Lower FPS is acceptable for clicking through an installer.
- Input: `SendInput` operates on the calling thread's desktop — bind the input thread with
`SetThreadDesktop(hPrivateDesktop)` before injecting; for stubborn controls use
`PostMessage`/`SendMessage` to the target HWND.
- Lifecycle: tear down the private desktop + window station when the session ends; kill orphaned
child processes bound to it.
## Security considerations
- A private/hidden session that the end user cannot see is **powerful and must be audited
loudly** — record start/stop, operator, target, and the launched command. Consider an
org/policy toggle to require consent or to disallow private mode per tenant.
- Reuse GuruConnect's existing auth (JWT/support code/agent key). Launching arbitrary processes
as SYSTEM on a private desktop is high privilege — gate behind tech-role auth.
- Threat model: a hidden remote session is an attractive abuse target; treat parity with the
existing remote-control trust boundary plus extra audit.
## Testing strategy
- Unit: desktop/window-station create+destroy; thread-desktop binding.
- Manual: launch Notepad on a private desktop, confirm the logged-on user does NOT see it and the
tech can type into it; then a real GUI uninstaller (e.g. an NVIDIA/Office leftover) driven to
completion; then with no user logged in.
- Integration: RMM `needs_remote` deep-link opens a Backstage session at the right program.
## Relationship to existing specs (read first)
- **SPEC-018 (managed-agent SYSTEM service host + session broker)** is the prerequisite — it
provides the SYSTEM service + per-session worker spawning this builds on.
- **SPEC-013 (session selection + backstage)** already defines backstage as a **terminal/command**
interface (services management). SPEC-019 **extends** backstage from terminal-only to a **private
GUI desktop** — the ability to see and click an arbitrary program's *window* (an uninstaller)
that the logged-on user cannot see. Consider folding this into SPEC-013 as its "GUI backstage"
phase if the team prefers one spec.
## Effort estimate & dependencies
- **Large.** Depends on SPEC-018 (broker) and the existing capture/input pipeline; complements
SPEC-013 (backstage).
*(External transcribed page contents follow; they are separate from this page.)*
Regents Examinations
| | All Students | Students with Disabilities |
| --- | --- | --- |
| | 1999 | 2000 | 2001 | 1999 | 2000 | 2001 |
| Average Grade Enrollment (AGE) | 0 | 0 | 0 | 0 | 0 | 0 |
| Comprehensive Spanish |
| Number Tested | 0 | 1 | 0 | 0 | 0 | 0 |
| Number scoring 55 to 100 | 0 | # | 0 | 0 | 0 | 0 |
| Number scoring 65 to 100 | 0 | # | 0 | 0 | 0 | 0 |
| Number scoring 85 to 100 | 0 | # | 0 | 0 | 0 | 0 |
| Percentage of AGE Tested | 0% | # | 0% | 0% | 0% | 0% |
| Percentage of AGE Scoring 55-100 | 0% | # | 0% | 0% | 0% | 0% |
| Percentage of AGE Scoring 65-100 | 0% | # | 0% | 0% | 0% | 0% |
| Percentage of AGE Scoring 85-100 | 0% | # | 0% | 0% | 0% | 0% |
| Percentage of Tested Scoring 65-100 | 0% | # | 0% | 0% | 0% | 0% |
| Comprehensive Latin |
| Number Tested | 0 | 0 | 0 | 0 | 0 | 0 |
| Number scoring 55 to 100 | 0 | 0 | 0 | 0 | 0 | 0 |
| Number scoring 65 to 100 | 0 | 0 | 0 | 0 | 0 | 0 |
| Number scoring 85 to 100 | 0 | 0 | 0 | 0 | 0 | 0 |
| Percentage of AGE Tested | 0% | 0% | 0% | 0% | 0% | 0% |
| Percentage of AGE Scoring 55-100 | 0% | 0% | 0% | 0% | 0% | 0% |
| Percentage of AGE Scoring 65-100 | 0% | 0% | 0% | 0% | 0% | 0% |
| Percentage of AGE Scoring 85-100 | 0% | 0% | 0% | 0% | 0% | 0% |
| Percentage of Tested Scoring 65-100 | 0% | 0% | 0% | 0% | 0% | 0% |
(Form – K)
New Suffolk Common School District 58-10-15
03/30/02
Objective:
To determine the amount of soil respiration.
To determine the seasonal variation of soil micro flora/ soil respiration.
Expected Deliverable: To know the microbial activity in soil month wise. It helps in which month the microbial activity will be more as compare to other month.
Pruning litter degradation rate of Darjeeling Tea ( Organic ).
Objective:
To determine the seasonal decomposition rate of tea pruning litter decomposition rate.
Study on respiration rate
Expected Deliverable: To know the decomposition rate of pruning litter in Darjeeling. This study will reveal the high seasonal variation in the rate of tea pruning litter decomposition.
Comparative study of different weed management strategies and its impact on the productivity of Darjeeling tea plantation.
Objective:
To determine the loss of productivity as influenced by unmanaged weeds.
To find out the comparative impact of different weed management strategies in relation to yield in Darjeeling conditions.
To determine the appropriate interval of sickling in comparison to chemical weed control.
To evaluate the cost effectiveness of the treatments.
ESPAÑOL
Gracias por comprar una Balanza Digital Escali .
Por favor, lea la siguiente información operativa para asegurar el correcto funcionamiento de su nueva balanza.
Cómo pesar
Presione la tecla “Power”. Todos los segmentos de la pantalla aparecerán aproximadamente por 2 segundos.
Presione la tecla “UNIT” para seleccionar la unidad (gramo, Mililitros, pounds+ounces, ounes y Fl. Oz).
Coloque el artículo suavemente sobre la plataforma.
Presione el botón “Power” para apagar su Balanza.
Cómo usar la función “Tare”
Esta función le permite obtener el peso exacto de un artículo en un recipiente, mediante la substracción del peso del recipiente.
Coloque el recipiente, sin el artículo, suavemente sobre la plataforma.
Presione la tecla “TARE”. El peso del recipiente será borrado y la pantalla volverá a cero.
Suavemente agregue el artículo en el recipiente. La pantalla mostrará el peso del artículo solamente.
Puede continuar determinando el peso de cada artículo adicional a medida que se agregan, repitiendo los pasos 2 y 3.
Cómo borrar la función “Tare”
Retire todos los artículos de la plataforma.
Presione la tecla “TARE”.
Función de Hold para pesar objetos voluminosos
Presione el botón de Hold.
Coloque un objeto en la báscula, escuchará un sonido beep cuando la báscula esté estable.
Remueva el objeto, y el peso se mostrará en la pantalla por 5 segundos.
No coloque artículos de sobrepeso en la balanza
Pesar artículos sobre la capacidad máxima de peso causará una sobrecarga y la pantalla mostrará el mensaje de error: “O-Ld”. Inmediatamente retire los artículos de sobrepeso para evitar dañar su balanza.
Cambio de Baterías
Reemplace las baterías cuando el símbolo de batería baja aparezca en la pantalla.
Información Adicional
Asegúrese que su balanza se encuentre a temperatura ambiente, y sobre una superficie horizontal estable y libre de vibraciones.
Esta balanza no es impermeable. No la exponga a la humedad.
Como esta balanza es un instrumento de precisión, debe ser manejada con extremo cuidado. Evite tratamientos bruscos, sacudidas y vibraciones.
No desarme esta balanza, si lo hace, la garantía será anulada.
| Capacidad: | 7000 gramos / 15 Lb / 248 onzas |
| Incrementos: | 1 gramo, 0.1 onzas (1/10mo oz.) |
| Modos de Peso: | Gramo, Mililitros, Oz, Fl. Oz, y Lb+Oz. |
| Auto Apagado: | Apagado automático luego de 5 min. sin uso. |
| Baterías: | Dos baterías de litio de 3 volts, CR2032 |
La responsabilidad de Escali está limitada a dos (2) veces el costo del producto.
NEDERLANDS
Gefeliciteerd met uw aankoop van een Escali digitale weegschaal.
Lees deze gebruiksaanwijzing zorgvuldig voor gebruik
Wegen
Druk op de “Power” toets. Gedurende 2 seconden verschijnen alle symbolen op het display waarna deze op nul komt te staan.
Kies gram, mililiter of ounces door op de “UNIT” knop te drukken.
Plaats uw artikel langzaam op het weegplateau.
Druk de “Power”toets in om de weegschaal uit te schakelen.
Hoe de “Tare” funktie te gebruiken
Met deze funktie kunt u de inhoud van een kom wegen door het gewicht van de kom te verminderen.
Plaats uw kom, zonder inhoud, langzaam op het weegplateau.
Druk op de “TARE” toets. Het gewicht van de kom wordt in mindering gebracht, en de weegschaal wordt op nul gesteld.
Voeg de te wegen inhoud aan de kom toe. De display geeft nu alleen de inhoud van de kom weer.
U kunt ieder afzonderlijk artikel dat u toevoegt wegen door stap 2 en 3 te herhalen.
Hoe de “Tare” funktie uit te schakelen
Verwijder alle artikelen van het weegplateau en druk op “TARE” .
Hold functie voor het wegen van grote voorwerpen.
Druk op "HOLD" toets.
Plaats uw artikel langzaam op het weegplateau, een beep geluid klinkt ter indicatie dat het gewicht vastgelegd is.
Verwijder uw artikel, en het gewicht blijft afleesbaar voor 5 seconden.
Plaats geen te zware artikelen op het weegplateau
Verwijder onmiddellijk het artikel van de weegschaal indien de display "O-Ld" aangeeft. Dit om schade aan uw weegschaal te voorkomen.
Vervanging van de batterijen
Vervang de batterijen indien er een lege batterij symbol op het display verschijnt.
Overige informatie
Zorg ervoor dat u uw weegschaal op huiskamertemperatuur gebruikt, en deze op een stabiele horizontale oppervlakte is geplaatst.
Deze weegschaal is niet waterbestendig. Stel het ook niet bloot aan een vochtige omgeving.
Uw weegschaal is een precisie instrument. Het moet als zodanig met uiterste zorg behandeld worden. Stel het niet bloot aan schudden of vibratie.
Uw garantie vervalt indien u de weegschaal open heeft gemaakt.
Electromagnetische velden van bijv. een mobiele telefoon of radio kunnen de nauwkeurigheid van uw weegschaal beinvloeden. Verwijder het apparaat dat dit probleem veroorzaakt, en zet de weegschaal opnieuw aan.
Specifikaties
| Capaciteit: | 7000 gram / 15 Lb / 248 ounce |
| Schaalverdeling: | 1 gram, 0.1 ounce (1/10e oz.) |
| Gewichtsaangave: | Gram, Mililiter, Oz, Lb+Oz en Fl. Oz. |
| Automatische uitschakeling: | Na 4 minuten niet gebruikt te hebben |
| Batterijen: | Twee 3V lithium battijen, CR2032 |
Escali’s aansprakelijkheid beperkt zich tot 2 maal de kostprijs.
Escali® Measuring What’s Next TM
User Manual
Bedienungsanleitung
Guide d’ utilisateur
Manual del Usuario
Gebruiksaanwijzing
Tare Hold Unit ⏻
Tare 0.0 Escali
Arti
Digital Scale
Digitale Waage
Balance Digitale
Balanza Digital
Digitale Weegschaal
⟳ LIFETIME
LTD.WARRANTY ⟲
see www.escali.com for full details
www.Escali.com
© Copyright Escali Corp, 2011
The private-desktop GDI capture + input-desktop binding is the hard, novel
part. Unblocks GuruRMM Tier-2 interactive removal and any "do something the user shouldn't see"
support workflow.
## Open questions
- DXGI vs GDI for the private desktop — confirm DXGI truly can't target it; measure GDI FPS.
- Run the uninstaller as SYSTEM or as the logged-on user's token on the private desktop? (Some
per-user uninstallers need the user's profile/HKCU.)
- Default posture: should private mode require explicit per-session consent or a tenant policy?
## References
- GuruRMM SPEC-030 (remote software inventory + bulk uninstall) — the `needs_remote` flag + the
removal knowledge base that feeds this. Tier-2 is the last resort; the RMM vendor table shrinks
the set over time.
- ScreenConnect Backstage (prior art for a hidden support session).